Definitiv. Ich hatte mich erst kurz vor dem Vorfall auf einen Ausbildungsplatz bei der Polizei in München beworben, allerdings waren damals schon alle Plätze besetzt. Ich wollte aber auch noch nicht mit dem Eishockey aufhören, und der Einstellungsberater empfahl mir, es 2021 noch einmal zu versuchen. Und keine zwei Monate später passiert mir dann so etwas. Das Schreiben, das ich danach vom Polizeipräsidenten erhalten habe, untermauert diese Bewerbung zusätzlich.

Haben Sie durch Ihre Tat bessere Chancen auf den Ausbildungsplatz?

Ja, das wurde mir auch schon im Vorhinein gesagt. Das Polizeipräsidium Aalen hat schon in München angerufen und den Fall genau geschildert. Jetzt hat dieser Vorfall zusätzlich auch in der Öffentlichkeit eine kleine Welle ausgelöst.

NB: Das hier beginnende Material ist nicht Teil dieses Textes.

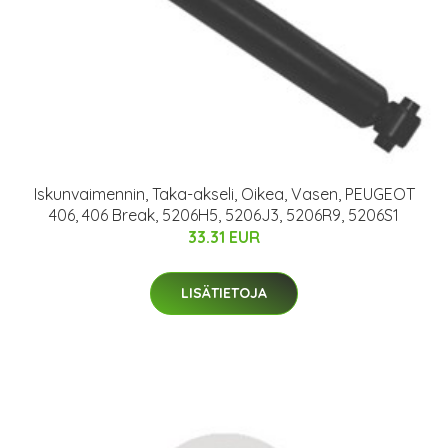
Iskunvaimennin, Taka-akseli, Oikea, Vasen, PEUGEOT
406, 406 Break, 5206H5, 5206J3, 5206R9, 5206S1
33.31 EUR
LISÄTIETOJA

Ich glaube, ich habe in den letzten zwei Tagen schon mit 14 Reportern telefoniert.

Wie vertreiben Sie sich bis zur nächsten Bewerbung die Zeit?

Ich werde auf jeden Fall noch zwei Spielzeiten professionell Eishockey spielen. 2021 werde ich mich parallel bei der Polizei bewerben, und dann kommt es darauf an, ob ich die Einstellungstests bestehe. Bevor ich nicht sicher weiß, dass ich einen Ausbildungsplatz sicher habe, höre ich mit dem Eishockey auch nicht auf.

Was machen Sie, wenn Sie bei der Polizei nicht angenommen werden?

Das ist eine gute Frage. Ich würde auf jeden Fall erst einmal beim Eishockey bleiben. Allerdings gibt es für mich eigentlich nie einen Plan B. Ich muss es schaffen, fertig. Das ist die Eishockeymentalität in mir: Mit dem Kopf durch die Wand und dabei alles reinwerfen, was ich habe. Andere in meinem Alter spielen vermutlich auch noch mit 40 Jahren in der Liga - ich denke aber auch langfristig an mein Berufsleben nach der Karriere.

Wenn Sie sich entscheiden müssten: Würden Sie eher die Stürmer auf dem Eis oder die Einbrecher auf der Straße stoppen?

Erst einmal die Stürmer und ab 2021 dann die Einbrecher.